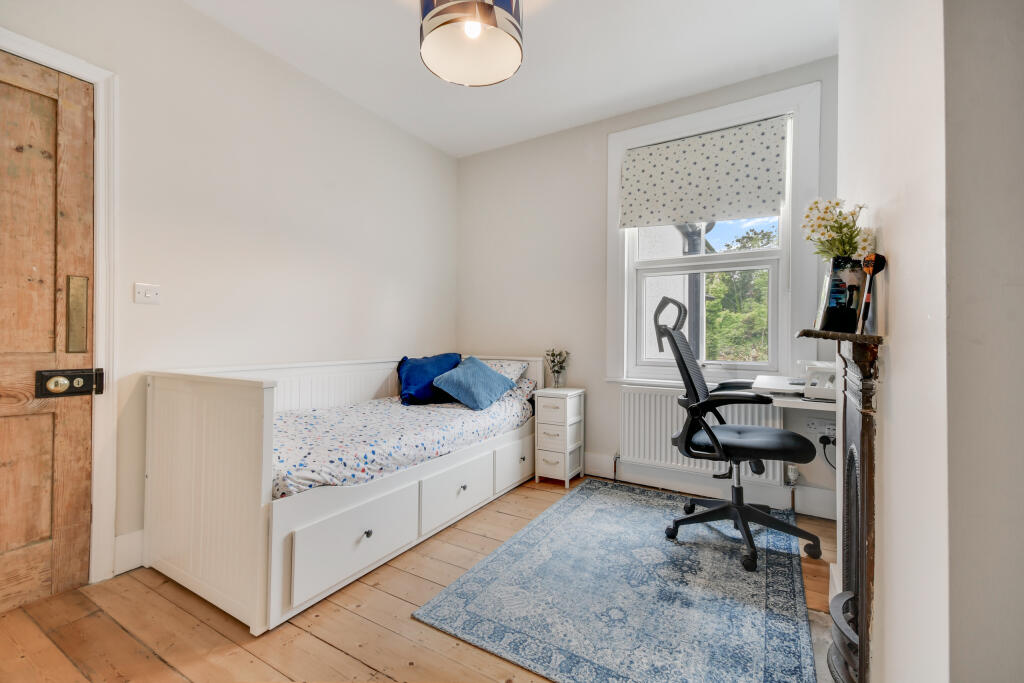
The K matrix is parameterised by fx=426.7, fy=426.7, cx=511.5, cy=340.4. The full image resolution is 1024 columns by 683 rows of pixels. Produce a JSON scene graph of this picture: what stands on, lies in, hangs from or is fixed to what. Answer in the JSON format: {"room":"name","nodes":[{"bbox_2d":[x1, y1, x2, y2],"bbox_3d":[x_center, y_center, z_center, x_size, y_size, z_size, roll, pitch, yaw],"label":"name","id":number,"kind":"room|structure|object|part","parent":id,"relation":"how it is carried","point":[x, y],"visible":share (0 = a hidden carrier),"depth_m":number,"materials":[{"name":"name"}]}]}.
{"room":"bedroom","nodes":[
{"label":"bedroom","id":0,"kind":"room"},
{"bbox_2d":[1,0,457,576],"bbox_3d":[-1.570,-0.316,2.262,0.176,2.660,4.070,0,0,31],"label":"left wall","id":1,"kind":"structure","parent":0,"point":[381,295],"depth_m":2.32,"materials":[{"name":"white paint"}]},
{"bbox_2d":[0,48,97,616],"bbox_3d":[-1.975,-0.034,1.397,0.107,2.078,0.884,0,0,31],"label":"wooden door","id":2,"kind":"structure","parent":1,"relation":"in","point":[3,443],"depth_m":1.67,"materials":[{"name":"brown wood"}]},
{"bbox_2d":[36,367,105,397],"bbox_3d":[-1.756,0.168,1.710,0.061,0.105,0.192,0,0,31],"label":"door lock","id":3,"kind":"object","parent":2,"relation":"attached to","point":[75,391],"visible":0.96,"depth_m":1.69,"materials":[{"name":"black metal"}]},
{"bbox_2d":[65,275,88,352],"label":"door plate","id":4,"kind":"object","parent":2,"relation":"attached to","point":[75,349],"visible":0.94,"depth_m":1.75,"materials":[{"name":"gold metal"}]},
{"bbox_2d":[0,27,117,583],"bbox_3d":[-1.995,-0.065,1.494,0.200,2.168,0.955,0,0,31],"label":"door frame","id":5,"kind":"structure","parent":1,"relation":"attached to","point":[63,58],"depth_m":1.79,"materials":[{"name":"white paint"}]},
{"bbox_2d":[113,530,144,574],"bbox_3d":[-1.507,0.933,2.188,0.018,0.149,1.255,0,0,31],"label":"baseboard","id":6,"kind":"structure","parent":1,"relation":"attached to","point":[127,542],"depth_m":1.88,"materials":[{"name":"white paint"}]},
{"bbox_2d":[134,282,160,304],"bbox_3d":[-1.658,-0.216,1.943,0.015,0.086,0.096,0,0,31],"label":"light switch","id":7,"kind":"object","parent":1,"relation":"attached to","point":[149,293],"visible":0.98,"depth_m":1.94,"materials":[{"name":"white plastic"}]},
{"bbox_2d":[0,473,842,682],"bbox_3d":[-0.102,1.063,1.342,3.445,0.102,4.018,0,0,31],"label":"wooden floor","id":8,"kind":"structure","parent":0,"point":[353,666],"depth_m":1.50,"materials":[{"name":"brown wood"}]},
{"bbox_2d":[142,354,554,635],"bbox_3d":[-0.721,0.575,2.581,1.003,0.869,2.124,0,0,31],"label":"daybed","id":9,"kind":"object","parent":8,"relation":"on","point":[199,443],"visible":0.86,"depth_m":1.78,"materials":[{"name":"white wood"}]},
{"bbox_3d":[-0.618,0.808,1.782,0.063,0.276,0.597,0,0,31],"label":"drawer","id":10,"kind":"part","parent":9,"relation":"part of","materials":[{"name":"white wood"}]},
{"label":"knob","id":11,"kind":"part","parent":9,"relation":"part of","materials":[{"name":"metal"}]},
{"bbox_2d":[270,383,533,499],"bbox_3d":[-0.698,0.516,2.628,1.149,0.323,1.846,0,0,31],"label":"duvet","id":12,"kind":"object","parent":9,"relation":"on","point":[375,403],"visible":0.54,"depth_m":2.16,"materials":[{"name":"fabric"}]},
{"bbox_2d":[394,352,463,405],"bbox_3d":[-0.594,0.280,3.127,0.559,0.360,0.329,0,0,-28],"label":"blue pillow","id":13,"kind":"object","parent":12,"relation":"on","point":[417,373],"visible":0.78,"depth_m":3.00,"materials":[{"name":"blue fabric"}]},
{"bbox_2d":[431,357,518,410],"bbox_3d":[-0.261,0.296,3.007,0.439,0.311,0.498,0,0,31],"label":"blue pillow","id":14,"kind":"object","parent":12,"relation":"on","point":[487,393],"visible":1,"depth_m":2.90,"materials":[{"name":"blue fabric"}]},
{"bbox_3d":[-0.289,0.804,2.320,0.067,0.262,0.587,0,0,31],"label":"drawer","id":15,"kind":"part","parent":9,"relation":"part of","materials":[{"name":"white wood"}]},
{"bbox_2d":[480,358,530,383],"bbox_3d":[-0.220,0.259,3.336,0.581,0.216,0.451,0,0,31],"label":"pillow","id":16,"kind":"object","parent":9,"relation":"on","point":[512,373],"visible":0.38,"depth_m":3.27,"materials":[{"name":"white fabric"}]},
{"bbox_3d":[0.032,0.802,2.809,0.033,0.237,0.427,0,0,31],"label":"drawer","id":17,"kind":"part","parent":9,"relation":"part of","materials":[{"name":"white wood"}]},
{"bbox_2d":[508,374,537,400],"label":"pillow","id":18,"kind":"object","parent":9,"relation":"on","point":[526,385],"visible":0.33,"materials":[{"name":"fabric"}]},
{"bbox_2d":[534,387,585,487],"bbox_3d":[0.348,0.691,3.138,0.275,0.651,0.340,0,0,31],"label":"nightstand","id":19,"kind":"object","parent":8,"relation":"on","point":[568,413],"visible":0.98,"depth_m":3.03,"materials":[{"name":"white wood"}]},
{"bbox_2d":[545,348,570,388],"bbox_3d":[0.347,0.206,3.237,0.208,0.296,0.192,0,0,31],"label":"flower vase","id":20,"kind":"object","parent":19,"relation":"on","point":[554,361],"visible":0.99,"depth_m":3.21,"materials":[{"name":"clear glass"}]},
{"bbox_2d":[413,479,817,682],"bbox_3d":[0.617,1.016,1.997,1.307,0.011,1.787,0,0,31],"label":"rug","id":21,"kind":"object","parent":8,"relation":"on","point":[648,518],"visible":0.99,"depth_m":1.67,"materials":[{"name":"carpet"}]},
{"bbox_2d":[650,293,821,573],"bbox_3d":[1.079,0.402,2.182,0.737,1.210,0.722,0,0,31],"label":"office chair","id":22,"kind":"object","parent":21,"relation":"on","point":[722,508],"visible":0.99,"depth_m":2.09,"materials":[{"name":"black"}]},
{"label":"base","id":23,"kind":"part","parent":22,"relation":"part of","materials":[{"name":"black plastic"}]},
{"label":"seat","id":24,"kind":"part","parent":22,"relation":"part of","materials":[{"name":"black"}]},
{"bbox_2d":[186,0,837,157],"bbox_3d":[-0.135,-1.693,1.421,3.448,0.109,4.070,0,0,31],"label":"ceiling","id":25,"kind":"structure","parent":0,"point":[395,50],"depth_m":2.43,"materials":[{"name":"white paint"}]},
{"bbox_2d":[419,0,523,86],"bbox_3d":[-0.167,-1.420,1.781,0.446,0.508,0.444,0,0,31],"label":"pendant lamp","id":26,"kind":"object","parent":25,"relation":"hanging from","point":[427,56],"visible":0.99,"depth_m":1.76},
{"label":"bulb","id":27,"kind":"part","parent":26,"relation":"part of","materials":[{"name":"white glass"}]},
{"bbox_2d":[455,54,841,519],"bbox_3d":[0.783,-0.338,3.169,3.063,2.672,0.180,0,0,31],"label":"back wall","id":28,"kind":"structure","parent":0,"point":[588,377],"depth_m":3.31,"materials":[{"name":"white paint"}]},
{"bbox_2d":[619,382,786,487],"bbox_3d":[1.182,0.607,2.801,1.015,0.547,0.086,0,0,31],"label":"radiator","id":29,"kind":"object","parent":28,"relation":"attached to","point":[674,419],"visible":0.71,"depth_m":2.83,"materials":[{"name":"white metal"}]},
{"bbox_2d":[585,453,835,518],"bbox_3d":[1.036,0.933,2.904,2.571,0.151,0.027,0,0,31],"label":"baseboard","id":30,"kind":"structure","parent":28,"relation":"attached to","point":[590,458],"depth_m":2.75,"materials":[{"name":"white paint"}]},
{"bbox_2d":[606,77,818,386],"bbox_3d":[1.277,-0.580,2.861,1.236,1.861,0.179,0,0,31],"label":"window","id":31,"kind":"structure","parent":28,"relation":"in","point":[726,114],"depth_m":2.73,"materials":[{"name":"white paint"}]},
{"bbox_2d":[619,115,788,229],"bbox_3d":[1.217,-1.081,2.825,1.030,0.580,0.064,0,0,31],"label":"roller blind","id":32,"kind":"object","parent":31,"relation":"attached to","point":[772,206],"visible":0.98,"depth_m":2.79,"materials":[{"name":"fabric"}]},
{"bbox_2d":[749,375,839,411],"bbox_3d":[1.598,0.303,2.232,0.584,0.128,0.742,0,0,31],"label":"desk","id":33,"kind":"object","parent":28,"relation":"attached to","point":[820,405],"visible":0.42,"depth_m":2.06,"materials":[{"name":"white"}]},
{"bbox_2d":[798,360,837,400],"bbox_3d":[1.527,0.185,2.023,0.303,0.158,0.343,0,0,31],"label":"printer","id":34,"kind":"object","parent":33,"relation":"on","point":[822,393],"visible":0.59,"depth_m":1.95,"materials":[{"name":"white plastic"}]},
{"bbox_2d":[806,418,835,438],"bbox_3d":[1.780,0.501,2.442,0.154,0.087,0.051,0,0,31],"label":"wall socket","id":35,"kind":"object","parent":28,"relation":"attached to","point":[830,427],"visible":0.75,"depth_m":2.45,"materials":[{"name":"white plastic"}]},
{"bbox_2d":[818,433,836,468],"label":"power plug","id":36,"kind":"object","parent":35,"relation":"in","point":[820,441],"visible":0.53,"depth_m":2.39,"materials":[{"name":"black plastic"}]},
{"bbox_2d":[835,0,1023,682],"bbox_3d":[1.034,-0.256,0.889,0.455,2.497,2.107,0,0,31],"label":"right wall","id":37,"kind":"structure","parent":0,"point":[888,235],"depth_m":0.73,"materials":[{"name":"white paint"}]},
{"bbox_2d":[800,327,884,682],"bbox_3d":[0.977,0.487,1.258,0.173,1.009,0.741,0,0,31],"label":"fireplace","id":38,"kind":"object","parent":37,"relation":"attached to","point":[870,427],"visible":0.89,"depth_m":1.12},
{"bbox_2d":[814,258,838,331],"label":"picture frame","id":39,"kind":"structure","parent":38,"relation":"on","point":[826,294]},
{"bbox_2d":[817,256,866,333],"bbox_3d":[0.973,-0.129,1.258,0.113,0.213,0.113,0,0,31],"label":"vase","id":40,"kind":"object","parent":38,"relation":"on","point":[844,275],"visible":0.84,"depth_m":1.22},
{"bbox_2d":[801,197,875,261],"bbox_3d":[0.976,-0.277,1.279,0.181,0.296,0.192,0,0,31],"label":"flower bouquet","id":41,"kind":"object","parent":40,"relation":"in","point":[864,247],"visible":0.71,"depth_m":1.26,"materials":[{"name":"white plant"}]},
{"bbox_2d":[856,252,885,333],"bbox_3d":[0.918,-0.117,1.096,0.052,0.217,0.057,0,0,31],"label":"brush","id":42,"kind":"object","parent":38,"relation":"on","point":[870,265],"visible":0.97,"depth_m":1.09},
{"label":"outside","id":43,"kind":"structure","parent":0,"visible":0},
{"bbox_2d":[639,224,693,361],"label":"neighboring building","id":44,"kind":"structure","parent":43,"point":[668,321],"depth_m":5.22,"materials":[{"name":"white"}]},
{"label":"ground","id":45,"kind":"structure","parent":43,"visible":0},
{"bbox_2d":[674,222,714,355],"bbox_3d":[1.931,-0.171,4.542,0.470,4.490,0.520,0,0,31],"label":"drainpipe","id":46,"kind":"object","parent":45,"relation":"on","point":[688,251],"visible":0.3,"depth_m":4.49,"materials":[{"name":"grey metal"}]},
{"bbox_2d":[703,226,773,363],"bbox_3d":[5.734,0.528,9.589,5.208,6.320,3.686,0,0,31],"label":"tree","id":47,"kind":"object","parent":45,"relation":"on","point":[760,275],"visible":0.23,"depth_m":8.96,"materials":[{"name":"green plant"}]}
]}

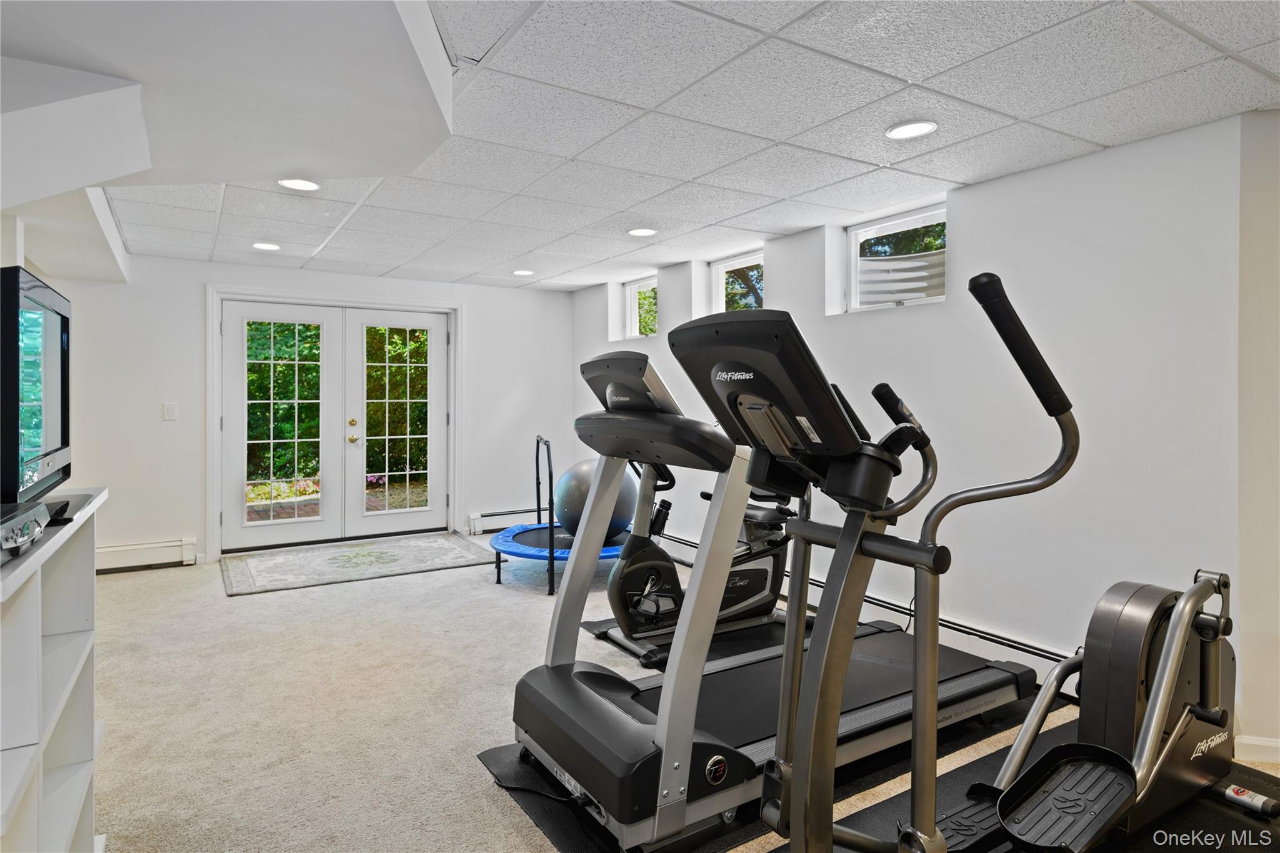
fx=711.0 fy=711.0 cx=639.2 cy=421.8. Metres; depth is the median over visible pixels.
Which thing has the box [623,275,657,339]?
window
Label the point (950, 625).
baseboard heater
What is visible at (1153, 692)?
elliptical machine
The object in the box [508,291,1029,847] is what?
treadmill
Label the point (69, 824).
shelf unit
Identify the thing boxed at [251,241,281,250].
recessed light
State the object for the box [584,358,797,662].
exercise bike
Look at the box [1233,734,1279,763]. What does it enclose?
baseboard
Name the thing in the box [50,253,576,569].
back wall
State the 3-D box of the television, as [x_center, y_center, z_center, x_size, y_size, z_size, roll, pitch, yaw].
[-1.450,-0.058,1.669,0.220,0.526,0.713,0,1,-33]
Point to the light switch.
(169, 411)
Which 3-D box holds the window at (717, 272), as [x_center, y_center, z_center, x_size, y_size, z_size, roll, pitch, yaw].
[0.751,-0.885,5.077,0.086,0.587,0.731,0,1,-33]
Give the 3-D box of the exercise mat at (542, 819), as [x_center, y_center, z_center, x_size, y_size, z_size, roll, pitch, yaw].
[0.603,1.156,2.662,2.168,0.007,1.024,0,1,-33]
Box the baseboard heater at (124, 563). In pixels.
[96,537,197,571]
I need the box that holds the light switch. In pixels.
[162,401,177,420]
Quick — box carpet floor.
[78,535,1279,852]
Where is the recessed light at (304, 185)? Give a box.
[278,176,320,190]
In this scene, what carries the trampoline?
on the carpet floor
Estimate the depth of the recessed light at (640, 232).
4.38 m
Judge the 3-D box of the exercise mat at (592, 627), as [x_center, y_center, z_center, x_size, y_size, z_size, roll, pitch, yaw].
[0.627,1.114,3.799,1.615,0.009,1.022,0,1,-33]
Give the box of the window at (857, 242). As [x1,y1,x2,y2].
[843,205,946,311]
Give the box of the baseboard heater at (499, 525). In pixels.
[468,506,541,534]
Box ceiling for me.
[95,0,1279,293]
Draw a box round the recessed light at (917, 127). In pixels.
[885,119,937,138]
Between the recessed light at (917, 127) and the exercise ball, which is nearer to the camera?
the recessed light at (917, 127)
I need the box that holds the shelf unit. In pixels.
[0,485,109,852]
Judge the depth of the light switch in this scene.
5.28 m
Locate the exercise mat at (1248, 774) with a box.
[770,718,1279,852]
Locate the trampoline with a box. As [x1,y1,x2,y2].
[488,433,636,593]
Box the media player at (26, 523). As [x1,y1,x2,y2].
[0,500,47,560]
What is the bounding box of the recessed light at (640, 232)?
[626,226,656,236]
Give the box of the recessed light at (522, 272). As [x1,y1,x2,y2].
[512,268,534,276]
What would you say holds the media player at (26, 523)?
on the shelf unit
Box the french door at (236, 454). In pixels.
[221,298,452,553]
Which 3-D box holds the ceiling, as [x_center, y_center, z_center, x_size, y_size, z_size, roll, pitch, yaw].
[-0.333,-1.180,2.782,4.724,0.117,7.592,0,1,-33]
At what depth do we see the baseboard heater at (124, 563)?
5.16 m
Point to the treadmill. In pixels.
(645, 727)
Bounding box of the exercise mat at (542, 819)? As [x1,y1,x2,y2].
[477,699,1069,852]
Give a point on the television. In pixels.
(14, 396)
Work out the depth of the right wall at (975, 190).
3.07 m
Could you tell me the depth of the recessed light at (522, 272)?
5.74 m
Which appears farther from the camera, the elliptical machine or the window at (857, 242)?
the window at (857, 242)
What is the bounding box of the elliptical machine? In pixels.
[775,261,1261,852]
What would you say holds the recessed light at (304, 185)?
in the ceiling
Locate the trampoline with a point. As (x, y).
(552, 558)
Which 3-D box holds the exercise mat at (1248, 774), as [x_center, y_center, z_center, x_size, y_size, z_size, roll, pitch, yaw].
[1.250,1.172,1.814,1.997,0.009,1.137,0,1,-33]
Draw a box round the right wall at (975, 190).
[573,113,1258,756]
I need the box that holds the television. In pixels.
[0,263,73,507]
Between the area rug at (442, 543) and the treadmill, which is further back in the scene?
the area rug at (442, 543)
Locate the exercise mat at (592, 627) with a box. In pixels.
[578,615,801,676]
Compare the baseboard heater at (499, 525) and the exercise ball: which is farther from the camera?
the baseboard heater at (499, 525)
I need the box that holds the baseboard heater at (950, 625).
[655,531,1071,677]
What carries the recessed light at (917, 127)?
in the ceiling
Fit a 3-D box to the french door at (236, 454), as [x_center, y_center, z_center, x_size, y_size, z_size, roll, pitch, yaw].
[-2.456,0.038,5.991,1.748,1.992,0.199,0,1,-33]
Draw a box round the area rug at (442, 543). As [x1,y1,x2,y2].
[220,532,494,596]
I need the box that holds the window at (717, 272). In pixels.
[710,250,764,313]
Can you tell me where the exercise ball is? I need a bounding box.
[551,458,637,541]
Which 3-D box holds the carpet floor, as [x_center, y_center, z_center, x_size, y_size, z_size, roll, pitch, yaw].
[-0.537,1.202,2.710,5.120,0.107,7.250,0,1,-33]
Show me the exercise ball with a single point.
(567, 481)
■ ■ ■
EXERCISE AIM.
Output exactly the lines from the one holding "Between the area" to the end of the material above, with both ends included.

ANSWER TO THE PROBLEM.
Between the area rug at (442, 543) and the treadmill, which is further back in the scene?
the area rug at (442, 543)
Locate the exercise mat at (592, 627) with a box. In pixels.
[578,615,801,676]
Compare the baseboard heater at (499, 525) and the exercise ball: which is farther from the camera?
the baseboard heater at (499, 525)
I need the box that holds the baseboard heater at (950, 625).
[655,531,1071,677]
What carries the recessed light at (917, 127)?
in the ceiling
Fit a 3-D box to the french door at (236, 454), as [x_center, y_center, z_center, x_size, y_size, z_size, roll, pitch, yaw].
[-2.456,0.038,5.991,1.748,1.992,0.199,0,1,-33]
Draw a box round the area rug at (442, 543). As [x1,y1,x2,y2].
[220,532,494,596]
I need the box that holds the window at (717, 272). In pixels.
[710,250,764,313]
Can you tell me where the exercise ball is? I need a bounding box.
[551,458,637,541]
Which 3-D box holds the carpet floor, as [x_center, y_center, z_center, x_size, y_size, z_size, roll, pitch, yaw].
[-0.537,1.202,2.710,5.120,0.107,7.250,0,1,-33]
Show me the exercise ball with a single point.
(567, 481)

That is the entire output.